The problem | Every record that appears below should be transcribed exactly.

Dataset records |

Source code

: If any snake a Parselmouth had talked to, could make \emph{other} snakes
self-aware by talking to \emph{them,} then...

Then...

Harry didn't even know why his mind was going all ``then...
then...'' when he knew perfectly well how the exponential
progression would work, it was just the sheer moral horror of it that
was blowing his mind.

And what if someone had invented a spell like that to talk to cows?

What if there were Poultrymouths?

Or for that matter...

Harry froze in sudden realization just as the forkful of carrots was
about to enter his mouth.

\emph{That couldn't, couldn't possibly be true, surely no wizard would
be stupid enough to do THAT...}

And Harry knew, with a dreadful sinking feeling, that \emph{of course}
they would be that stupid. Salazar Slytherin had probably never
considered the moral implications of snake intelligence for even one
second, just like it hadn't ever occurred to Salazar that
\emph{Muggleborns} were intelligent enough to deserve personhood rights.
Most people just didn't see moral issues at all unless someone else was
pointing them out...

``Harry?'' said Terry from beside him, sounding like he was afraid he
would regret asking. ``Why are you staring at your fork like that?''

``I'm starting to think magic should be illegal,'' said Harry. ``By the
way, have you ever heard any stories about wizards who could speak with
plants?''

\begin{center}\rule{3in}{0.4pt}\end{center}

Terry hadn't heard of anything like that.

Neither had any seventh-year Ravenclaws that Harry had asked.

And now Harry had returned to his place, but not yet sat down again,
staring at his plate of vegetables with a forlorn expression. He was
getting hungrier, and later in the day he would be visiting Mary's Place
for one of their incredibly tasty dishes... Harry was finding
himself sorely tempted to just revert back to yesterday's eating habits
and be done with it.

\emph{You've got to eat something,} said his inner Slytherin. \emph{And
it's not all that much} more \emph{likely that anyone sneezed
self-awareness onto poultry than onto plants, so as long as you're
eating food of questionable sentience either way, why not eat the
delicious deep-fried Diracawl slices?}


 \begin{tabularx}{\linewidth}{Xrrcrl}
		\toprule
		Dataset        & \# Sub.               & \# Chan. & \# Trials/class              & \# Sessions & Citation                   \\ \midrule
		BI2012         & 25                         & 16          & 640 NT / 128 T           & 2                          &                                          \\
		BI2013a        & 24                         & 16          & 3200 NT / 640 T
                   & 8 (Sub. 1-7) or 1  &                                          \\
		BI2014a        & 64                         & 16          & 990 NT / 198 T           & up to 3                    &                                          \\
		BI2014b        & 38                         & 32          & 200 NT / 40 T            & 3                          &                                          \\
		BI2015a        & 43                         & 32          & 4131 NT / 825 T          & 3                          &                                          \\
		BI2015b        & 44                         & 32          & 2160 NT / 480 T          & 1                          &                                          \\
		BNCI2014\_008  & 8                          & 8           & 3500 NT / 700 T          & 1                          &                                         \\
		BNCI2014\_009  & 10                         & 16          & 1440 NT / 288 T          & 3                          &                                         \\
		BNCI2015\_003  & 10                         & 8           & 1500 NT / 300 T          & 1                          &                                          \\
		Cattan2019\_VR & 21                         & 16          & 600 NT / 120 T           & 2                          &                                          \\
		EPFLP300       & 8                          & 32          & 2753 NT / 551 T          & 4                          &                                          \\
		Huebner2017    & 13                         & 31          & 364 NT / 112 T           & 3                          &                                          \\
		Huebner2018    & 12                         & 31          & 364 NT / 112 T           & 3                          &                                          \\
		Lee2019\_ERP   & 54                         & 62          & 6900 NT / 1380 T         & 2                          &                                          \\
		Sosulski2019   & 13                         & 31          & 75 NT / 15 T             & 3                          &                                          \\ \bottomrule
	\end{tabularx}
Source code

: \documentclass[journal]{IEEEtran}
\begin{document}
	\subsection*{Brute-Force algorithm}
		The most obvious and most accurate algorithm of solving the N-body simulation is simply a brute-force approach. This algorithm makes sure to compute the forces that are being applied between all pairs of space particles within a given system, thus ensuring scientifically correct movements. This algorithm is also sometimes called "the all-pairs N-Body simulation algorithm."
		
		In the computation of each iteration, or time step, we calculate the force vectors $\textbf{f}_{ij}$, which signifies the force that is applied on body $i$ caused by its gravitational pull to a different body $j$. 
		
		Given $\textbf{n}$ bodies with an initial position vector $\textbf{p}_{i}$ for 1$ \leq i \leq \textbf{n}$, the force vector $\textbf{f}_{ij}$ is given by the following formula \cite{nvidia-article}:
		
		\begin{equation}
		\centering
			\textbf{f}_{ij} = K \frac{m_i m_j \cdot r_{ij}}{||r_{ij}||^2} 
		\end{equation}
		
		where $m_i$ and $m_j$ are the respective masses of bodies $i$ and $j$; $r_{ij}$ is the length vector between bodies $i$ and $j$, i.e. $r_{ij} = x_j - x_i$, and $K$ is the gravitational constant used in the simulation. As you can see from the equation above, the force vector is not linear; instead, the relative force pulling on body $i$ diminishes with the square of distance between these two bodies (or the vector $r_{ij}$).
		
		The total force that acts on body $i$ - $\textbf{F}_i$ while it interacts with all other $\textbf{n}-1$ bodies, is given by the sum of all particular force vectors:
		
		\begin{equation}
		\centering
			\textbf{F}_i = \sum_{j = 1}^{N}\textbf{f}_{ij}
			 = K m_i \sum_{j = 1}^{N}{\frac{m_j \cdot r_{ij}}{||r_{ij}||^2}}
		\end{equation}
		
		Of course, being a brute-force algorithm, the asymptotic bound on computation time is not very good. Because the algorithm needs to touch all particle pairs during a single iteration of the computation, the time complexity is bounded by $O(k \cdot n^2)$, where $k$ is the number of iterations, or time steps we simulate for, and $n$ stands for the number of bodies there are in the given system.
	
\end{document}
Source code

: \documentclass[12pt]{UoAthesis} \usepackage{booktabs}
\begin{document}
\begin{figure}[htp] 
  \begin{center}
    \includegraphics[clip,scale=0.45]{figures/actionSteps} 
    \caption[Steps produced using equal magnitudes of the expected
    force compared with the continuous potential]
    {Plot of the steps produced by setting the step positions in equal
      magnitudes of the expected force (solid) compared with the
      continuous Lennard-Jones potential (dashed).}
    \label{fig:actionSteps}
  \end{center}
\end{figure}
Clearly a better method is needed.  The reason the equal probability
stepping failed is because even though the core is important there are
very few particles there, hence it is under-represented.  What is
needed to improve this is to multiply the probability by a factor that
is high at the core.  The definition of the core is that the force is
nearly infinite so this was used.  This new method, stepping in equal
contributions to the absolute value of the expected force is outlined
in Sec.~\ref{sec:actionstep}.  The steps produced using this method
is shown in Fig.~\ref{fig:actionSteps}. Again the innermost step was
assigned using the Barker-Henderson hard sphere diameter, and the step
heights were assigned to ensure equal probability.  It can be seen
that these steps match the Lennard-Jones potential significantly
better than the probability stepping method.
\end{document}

Task solution |
Source code

: If any snake a Parselmouth had talked to, could make \emph{other} snakes
self-aware by talking to \emph{them,} then...

Then...

Harry didn't even know why his mind was going all ``then...
then...'' when he knew perfectly well how the exponential
progression would work, it was just the sheer moral horror of it that
was blowing his mind.

And what if someone had invented a spell like that to talk to cows?

What if there were Poultrymouths?

Or for that matter...

Harry froze in sudden realization just as the forkful of carrots was
about to enter his mouth.

\emph{That couldn't, couldn't possibly be true, surely no wizard would
be stupid enough to do THAT...}

And Harry knew, with a dreadful sinking feeling, that \emph{of course}
they would be that stupid. Salazar Slytherin had probably never
considered the moral implications of snake intelligence for even one
second, just like it hadn't ever occurred to Salazar that
\emph{Muggleborns} were intelligent enough to deserve personhood rights.
Most people just didn't see moral issues at all unless someone else was
pointing them out...

``Harry?'' said Terry from beside him, sounding like he was afraid he
would regret asking. ``Why are you staring at your fork like that?''

``I'm starting to think magic should be illegal,'' said Harry. ``By the
way, have you ever heard any stories about wizards who could speak with
plants?''

\begin{center}\rule{3in}{0.4pt}\end{center}

Terry hadn't heard of anything like that.

Neither had any seventh-year Ravenclaws that Harry had asked.

And now Harry had returned to his place, but not yet sat down again,
staring at his plate of vegetables with a forlorn expression. He was
getting hungrier, and later in the day he would be visiting Mary's Place
for one of their incredibly tasty dishes... Harry was finding
himself sorely tempted to just revert back to yesterday's eating habits
and be done with it.

\emph{You've got to eat something,} said his inner Slytherin. \emph{And
it's not all that much} more \emph{likely that anyone sneezed
self-awareness onto poultry than onto plants, so as long as you're
eating food of questionable sentience either way, why not eat the
delicious deep-fried Diracawl slices?}


 \begin{tabularx}{\linewidth}{Xrrcrl}
		\toprule
		Dataset        & \# Sub.               & \# Chan. & \# Trials/class              & \# Sessions & Citation                   \\ \midrule
		BI2012         & 25                         & 16          & 640 NT / 128 T           & 2                          &                                          \\
		BI2013a        & 24                         & 16          & 3200 NT / 640 T
                   & 8 (Sub. 1-7) or 1  &                                          \\
		BI2014a        & 64                         & 16          & 990 NT / 198 T           & up to 3                    &                                          \\
		BI2014b        & 38                         & 32          & 200 NT / 40 T            & 3                          &                                          \\
		BI2015a        & 43                         & 32          & 4131 NT / 825 T          & 3                          &                                          \\
		BI2015b        & 44                         & 32          & 2160 NT / 480 T          & 1                          &                                          \\
		BNCI2014\_008  & 8                          & 8           & 3500 NT / 700 T          & 1                          &                                         \\
		BNCI2014\_009  & 10                         & 16          & 1440 NT / 288 T          & 3                          &                                         \\
		BNCI2015\_003  & 10                         & 8           & 1500 NT / 300 T          & 1                          &                                          \\
		Cattan2019\_VR & 21                         & 16          & 600 NT / 120 T           & 2                          &                                          \\
		EPFLP300       & 8                          & 32          & 2753 NT / 551 T          & 4                          &                                          \\
		Huebner2017    & 13                         & 31          & 364 NT / 112 T           & 3                          &                                          \\
		Huebner2018    & 12                         & 31          & 364 NT / 112 T           & 3                          &                                          \\
		Lee2019\_ERP   & 54                         & 62          & 6900 NT / 1380 T         & 2                          &                                          \\
		Sosulski2019   & 13                         & 31          & 75 NT / 15 T             & 3                          &                                          \\ \bottomrule
	\end{tabularx}
Source code

: \documentclass[journal]{IEEEtran}
\begin{document}
	\subsection*{Brute-Force algorithm}
		The most obvious and most accurate algorithm of solving the N-body simulation is simply a brute-force approach. This algorithm makes sure to compute the forces that are being applied between all pairs of space particles within a given system, thus ensuring scientifically correct movements. This algorithm is also sometimes called "the all-pairs N-Body simulation algorithm."
		
		In the computation of each iteration, or time step, we calculate the force vectors $\textbf{f}_{ij}$, which signifies the force that is applied on body $i$ caused by its gravitational pull to a different body $j$. 
		
		Given $\textbf{n}$ bodies with an initial position vector $\textbf{p}_{i}$ for 1$ \leq i \leq \textbf{n}$, the force vector $\textbf{f}_{ij}$ is given by the following formula \cite{nvidia-article}:
		
		\begin{equation}
		\centering
			\textbf{f}_{ij} = K \frac{m_i m_j \cdot r_{ij}}{||r_{ij}||^2} 
		\end{equation}
		
		where $m_i$ and $m_j$ are the respective masses of bodies $i$ and $j$; $r_{ij}$ is the length vector between bodies $i$ and $j$, i.e. $r_{ij} = x_j - x_i$, and $K$ is the gravitational constant used in the simulation. As you can see from the equation above, the force vector is not linear; instead, the relative force pulling on body $i$ diminishes with the square of distance between these two bodies (or the vector $r_{ij}$).
		
		The total force that acts on body $i$ - $\textbf{F}_i$ while it interacts with all other $\textbf{n}-1$ bodies, is given by the sum of all particular force vectors:
		
		\begin{equation}
		\centering
			\textbf{F}_i = \sum_{j = 1}^{N}\textbf{f}_{ij}
			 = K m_i \sum_{j = 1}^{N}{\frac{m_j \cdot r_{ij}}{||r_{ij}||^2}}
		\end{equation}
		
		Of course, being a brute-force algorithm, the asymptotic bound on computation time is not very good. Because the algorithm needs to touch all particle pairs during a single iteration of the computation, the time complexity is bounded by $O(k \cdot n^2)$, where $k$ is the number of iterations, or time steps we simulate for, and $n$ stands for the number of bodies there are in the given system.
	
\end{document}
Source code

: \documentclass[12pt]{UoAthesis} \usepackage{booktabs}
\begin{document}
\begin{figure}[htp] 
  \begin{center}
    \includegraphics[clip,scale=0.45]{figures/actionSteps} 
    \caption[Steps produced using equal magnitudes of the expected
    force compared with the continuous potential]
    {Plot of the steps produced by setting the step positions in equal
      magnitudes of the expected force (solid) compared with the
      continuous Lennard-Jones potential (dashed).}
    \label{fig:actionSteps}
  \end{center}
\end{figure}
Clearly a better method is needed.  The reason the equal probability
stepping failed is because even though the core is important there are
very few particles there, hence it is under-represented.  What is
needed to improve this is to multiply the probability by a factor that
is high at the core.  The definition of the core is that the force is
nearly infinite so this was used.  This new method, stepping in equal
contributions to the absolute value of the expected force is outlined
in Sec.~\ref{sec:actionstep}.  The steps produced using this method
is shown in Fig.~\ref{fig:actionSteps}. Again the innermost step was
assigned using the Barker-Henderson hard sphere diameter, and the step
heights were assigned to ensure equal probability.  It can be seen
that these steps match the Lennard-Jones potential significantly
better than the probability stepping method.
\end{document}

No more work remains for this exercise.